Entries shown:
▼▼▼

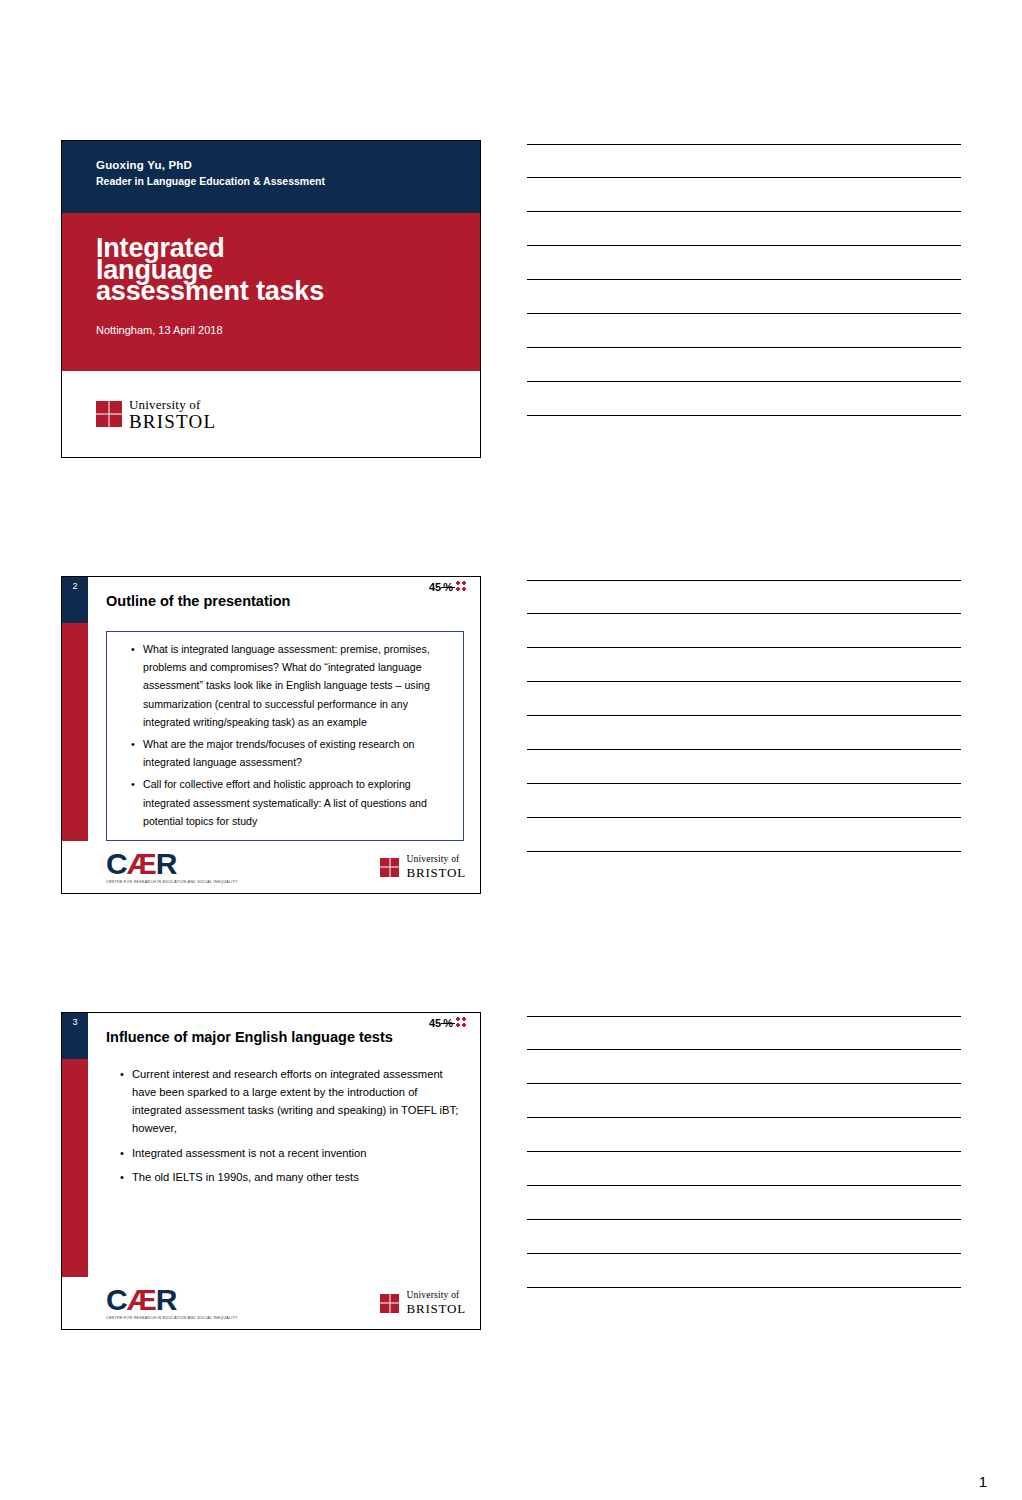Guoxing Yu, PhD
Reader in Language Education & Assessment
Integrated language assessment tasks
Nottingham, 13 April 2018
University of BRISTOL
2
45%
Outline of the presentation
What is integrated language assessment: premise, promises, problems and compromises? What do “integrated language assessment” tasks look like in English language tests – using summarization (central to successful performance in any integrated writing/speaking task) as an example
What are the major trends/focuses of existing research on integrated language assessment?
Call for collective effort and holistic approach to exploring integrated assessment systematically: A list of questions and potential topics for study
CÆR Centre for Research in Education and Social Inequality
University of BRISTOL
3
45%
Influence of major English language tests
Current interest and research efforts on integrated assessment have been sparked to a large extent by the introduction of integrated assessment tasks (writing and speaking) in TOEFL iBT; however,
Integrated assessment is not a recent invention
The old IELTS in 1990s, and many other tests
CÆR Centre for Research in Education and Social Inequality
University of BRISTOL
1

▲▲▲

What is wanted is the line containing "Integrated assessment is" and every line after it through the last line of the entries, printed exactly.

Integrated assessment is not a recent invention
The old IELTS in 1990s, and many other tests
CÆR Centre for Research in Education and Social Inequality
University of BRISTOL
1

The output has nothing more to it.